Clinical testing has shown that the side effects of Differin are no worse in people who have brown or black skin that they are for people who have fair or Asian skin. Unlike most treatments for acne, Differin makes the skin less sensitive to sunburn rather than more sensitive to sunburn. Differin also interferes with the ability of acne bacteria to release “chemotactins” that redirect the inflammatory effects of the immune system away from themselves and onto healthy skin.
How Well Does Differin Work for Controlling Acne?
In a study of 571 acne patients in India who used Differin for mild to moderate acne:
- Only 24% reported side effects similar to those mentioned above.
- 96% noted some improvement in their acne.
- 75% showed at least a 2/3 reduction in pimples, blackheads, and whiteheads after 12 weeks of use.
Many doctors recommend combining Differin with other treatments to make it even more useful for fighting acne. The largest number of users of Differin take Adelene, the combination of adapalene and clindamycin. The combination of Differin and the antibiotic clindamycin helps the skin absorb about twice as much clindamycin, killing far more acne bacteria. A study that will be released in December 2011 in the American Journal of Clinical Dermatology will report that this product offers a fast onset in action—usually 1/3 of blemishes disappear during the first week—and better final control of acne.
Differin is also used with 2.5% benzoyl peroxide gel.
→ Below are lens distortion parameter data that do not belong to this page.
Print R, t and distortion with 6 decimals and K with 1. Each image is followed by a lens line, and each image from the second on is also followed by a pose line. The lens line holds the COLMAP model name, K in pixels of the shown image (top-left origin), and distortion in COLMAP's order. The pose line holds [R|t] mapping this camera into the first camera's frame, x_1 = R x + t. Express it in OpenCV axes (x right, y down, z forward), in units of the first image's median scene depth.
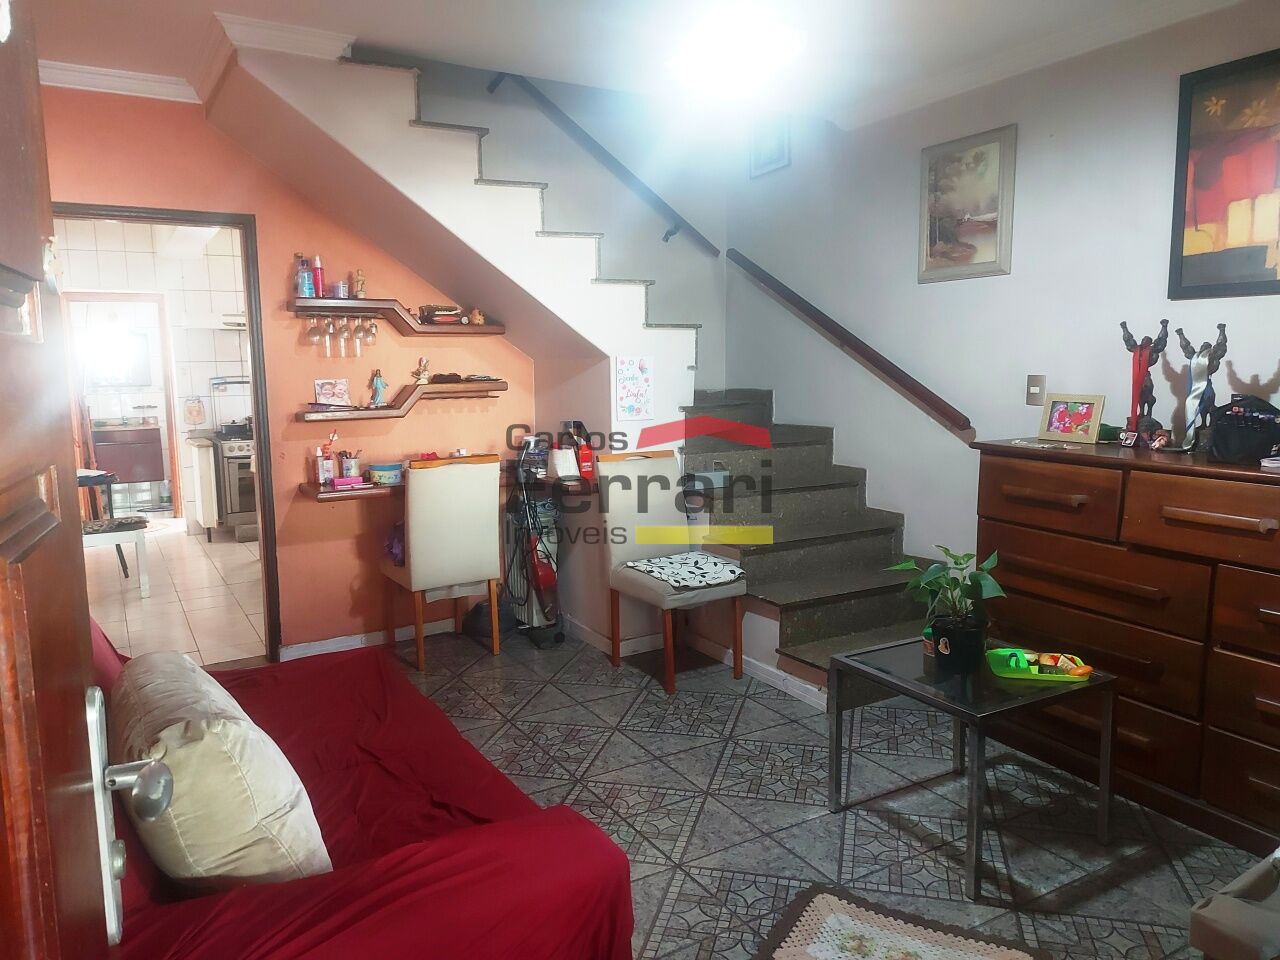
lens RADIAL K [[923.3, 0, 647.2], [0, 923.3, 477.6], [0, 0, 1]] dist [0.063551, -0.085867]
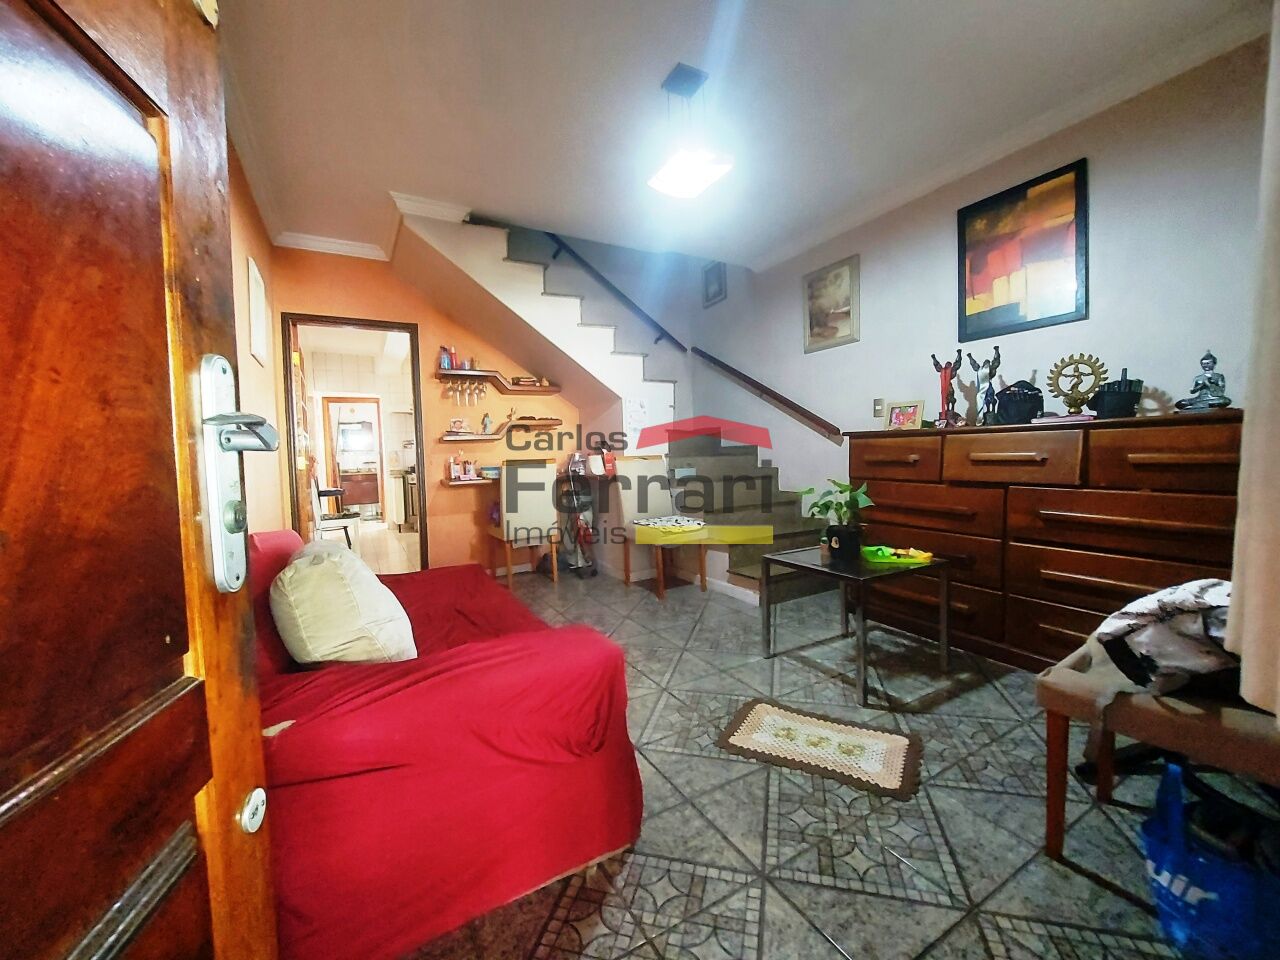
lens RADIAL K [[509.3, 0, 640.0], [0, 509.3, 479.9], [0, 0, 1]] dist [-0.018098, -0.000063]
pose [[0.999581, -0.016174, -0.024010, 0.014725], [0.014271, 0.996895, -0.077433, 0.112666], [0.025188, 0.077058, 0.996708, 0.119815]]
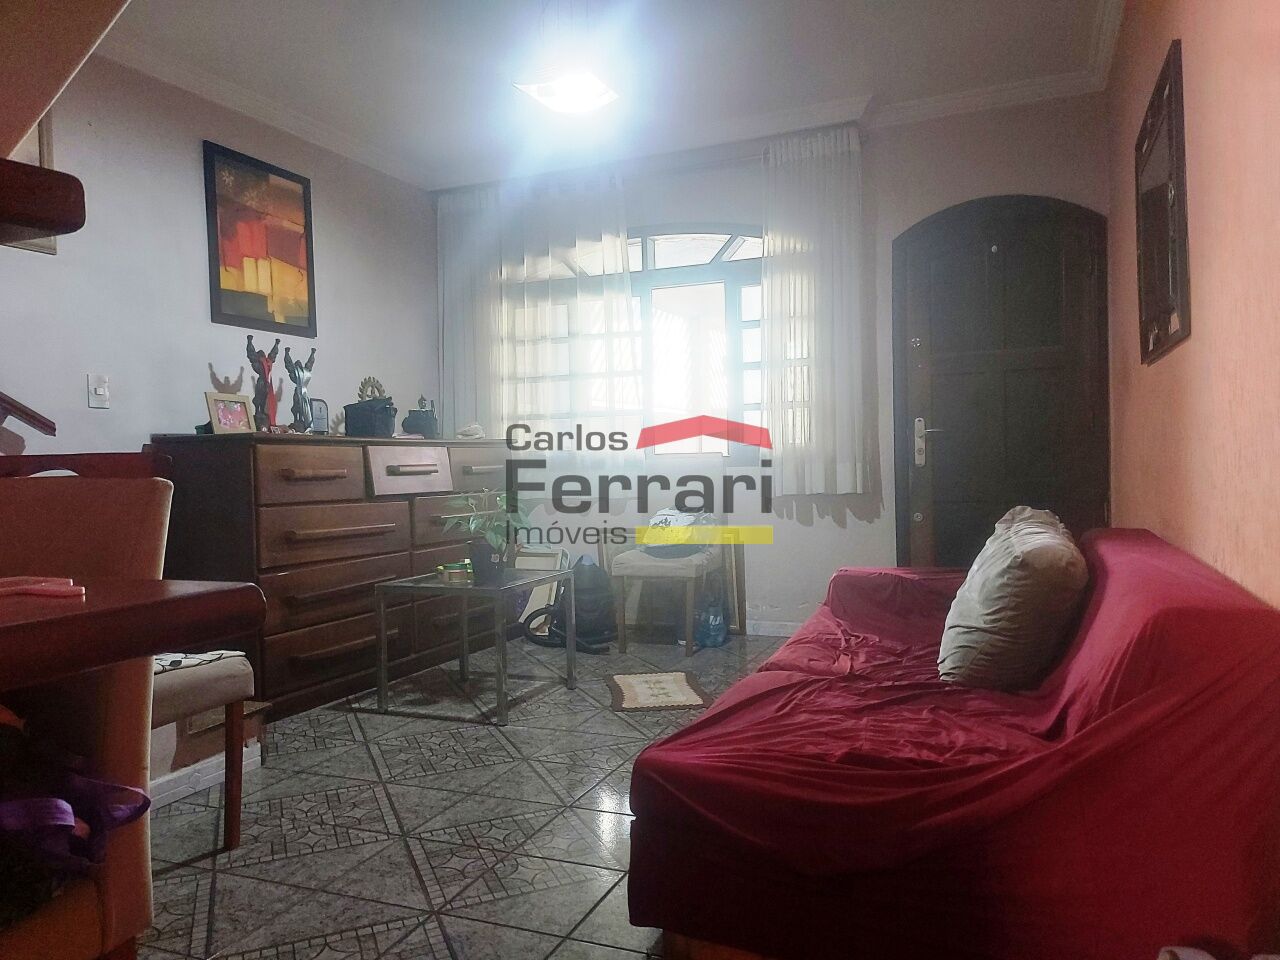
lens RADIAL K [[923.3, 0, 650.1], [0, 923.3, 485.7], [0, 0, 1]] dist [0.063551, -0.085867]
pose [[-0.606166, 0.007038, 0.795307, -0.745504], [0.136817, 0.985977, 0.095554, -0.020833], [-0.783482, 0.166733, -0.598629, 1.337679]]
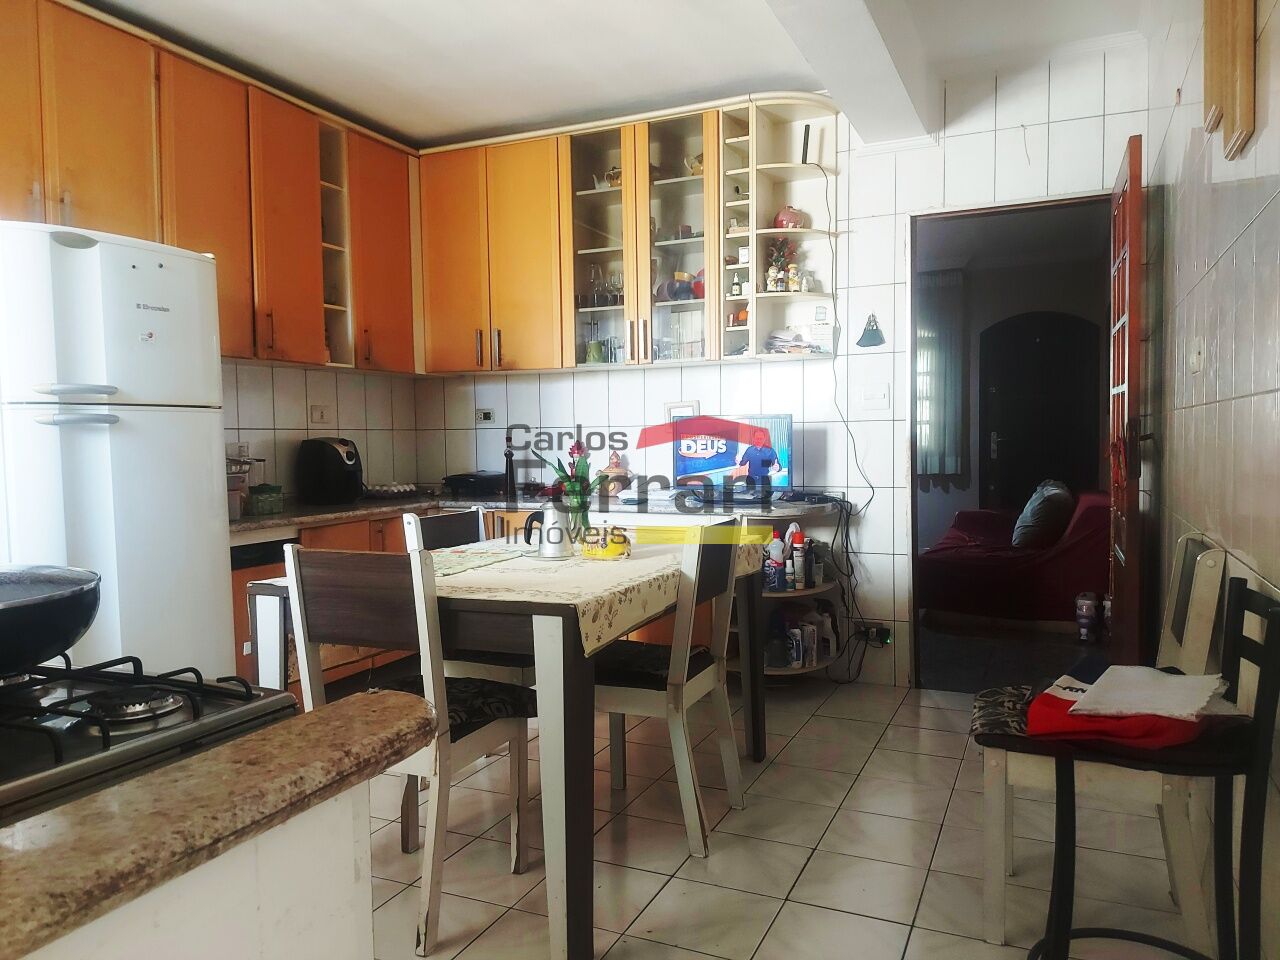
lens RADIAL K [[923.3, 0, 645.5], [0, 923.3, 483.6], [0, 0, 1]] dist [0.063551, -0.085867]
pose [[-0.575813, -0.015572, 0.817433, -1.406178], [0.126868, 0.986006, 0.108151, -0.189652], [-0.807678, 0.165981, -0.565780, 2.389353]]
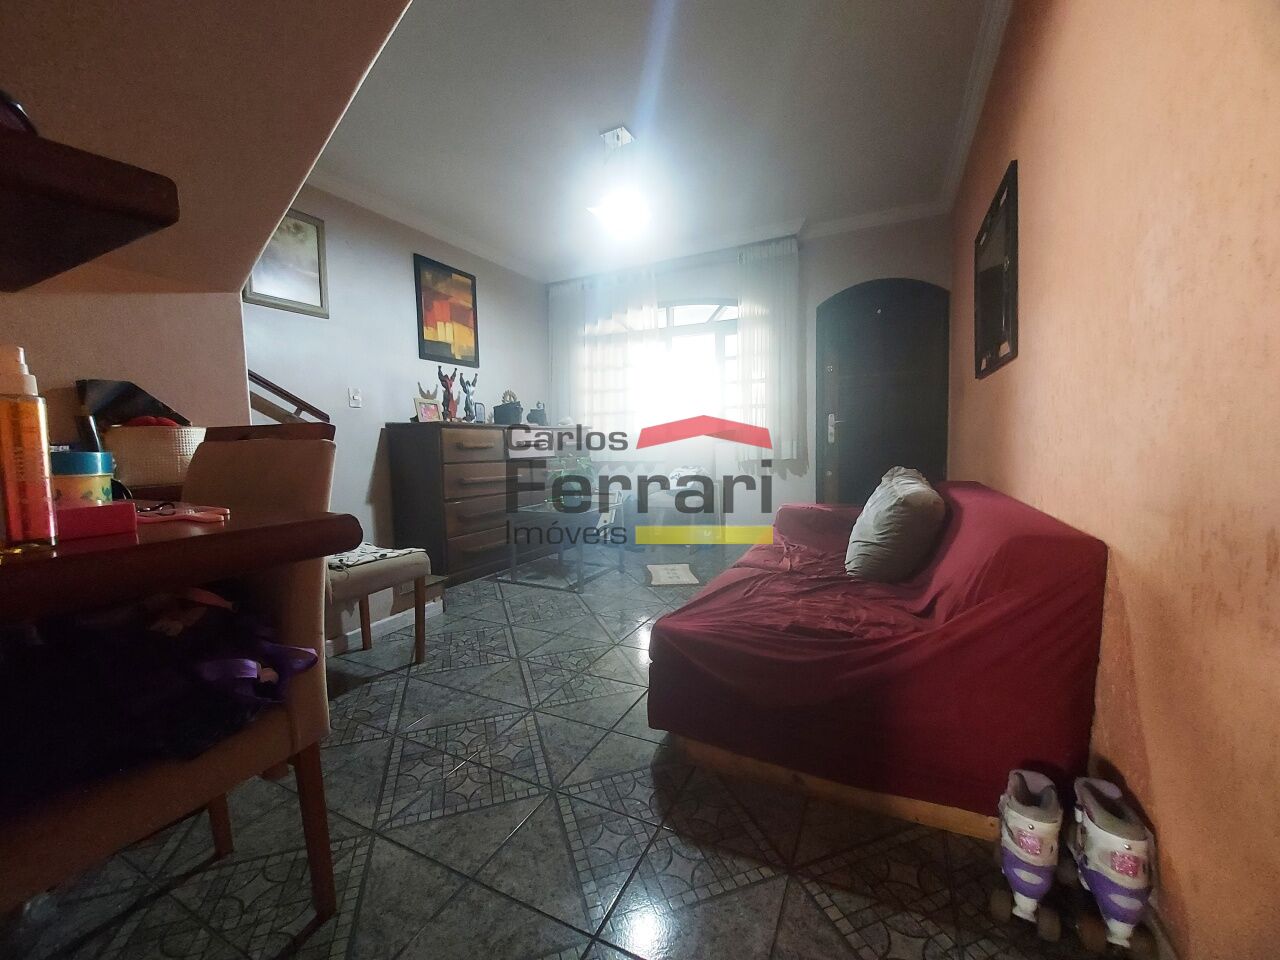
lens RADIAL K [[509.3, 0, 639.8], [0, 509.3, 478.6], [0, 0, 1]] dist [-0.018098, -0.000063]
pose [[-0.552926, -0.034005, 0.832536, -0.683501], [0.136750, 0.981915, 0.130928, -0.006831], [-0.821932, 0.186243, -0.538276, 1.281606]]
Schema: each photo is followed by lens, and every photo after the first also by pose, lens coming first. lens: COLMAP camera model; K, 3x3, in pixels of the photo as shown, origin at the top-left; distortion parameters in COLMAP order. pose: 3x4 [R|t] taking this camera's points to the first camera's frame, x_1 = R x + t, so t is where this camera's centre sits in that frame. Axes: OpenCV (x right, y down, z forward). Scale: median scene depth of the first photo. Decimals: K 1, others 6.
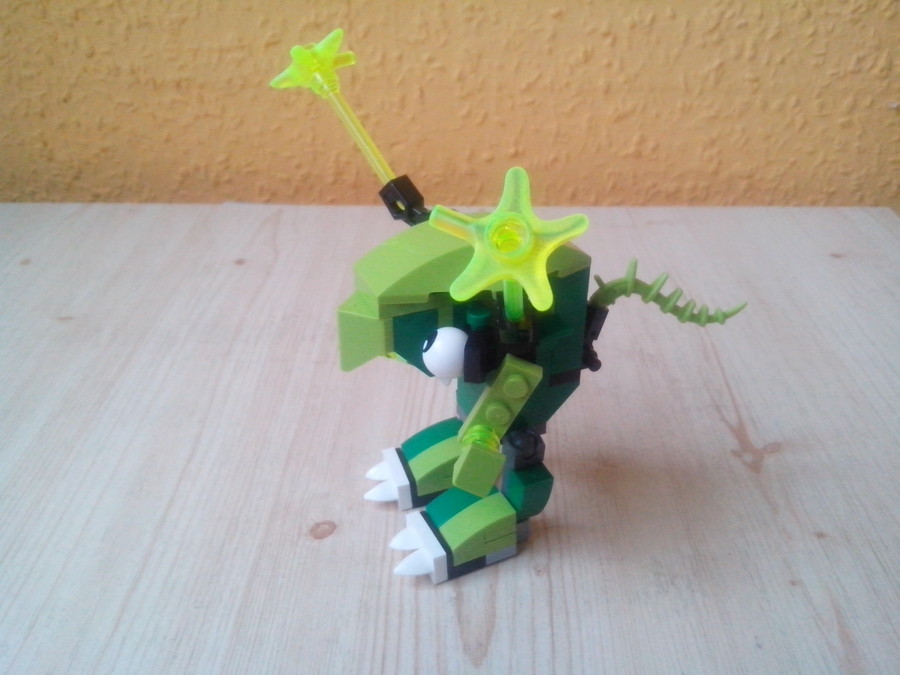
lens RADIAL K [[868.8, 0, 447.8], [0, 868.8, 333.1], [0, 0, 1]] dist [0.061696, -0.195971]
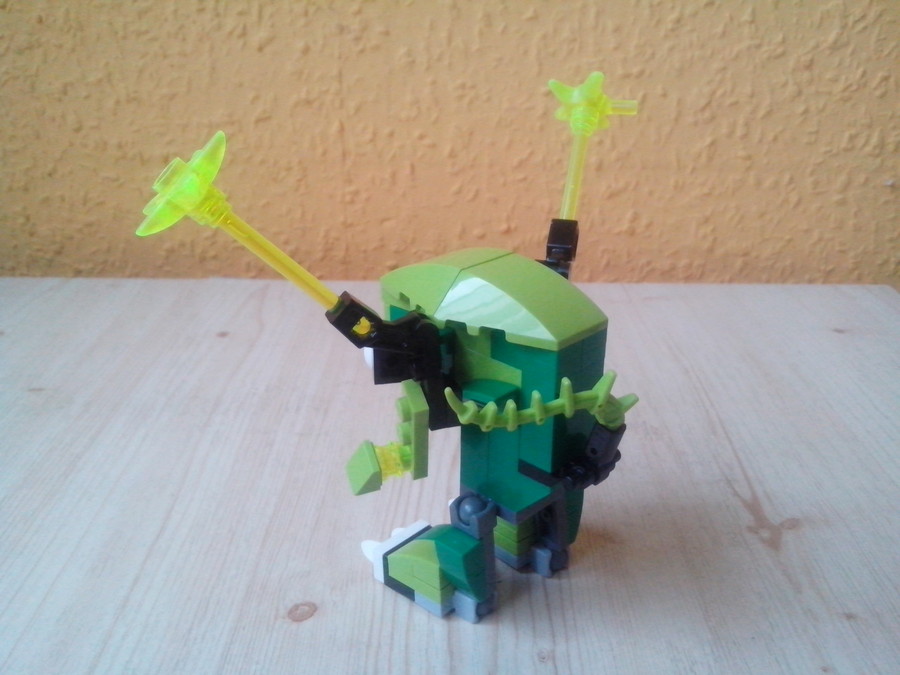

A stronger concentration of benzoyl peroxide used with Differin is likely to cause more burning, stinging, itching, and peeling than most users will be will to put up with. But using just 2.5% benzoyl peroxide with Differin, a study in the Journal of Clinical and Aesthetic Dermatology reported, is enough to keep antibiotic-resistant bacteria in check.
There are also doctors who recommend using both Differin and Retin-A. While this combination opens the skin, it can also cause dryness, so that there are always a small number of newly forming blemishes—unless the user follows a complete skin care routine including daily cleansing and use of moisturizer plus weekly exfoliation and microdermabrasion with a system like Exposed Skin Care.
An Additional Use for Differin
Although American dermatologists usually prescribe Differin for active acne that is causing the formation of whiteheads, blackheads, and pimples, dermatologists in Europe usually prescribe Differin for treating melasma, or brown spots, left behind when pimples heal. If you are not getting the results you want from Renova or 0.05% tretinoin topical, ask your doctor about 0.1% Differin for safely lightening your skin.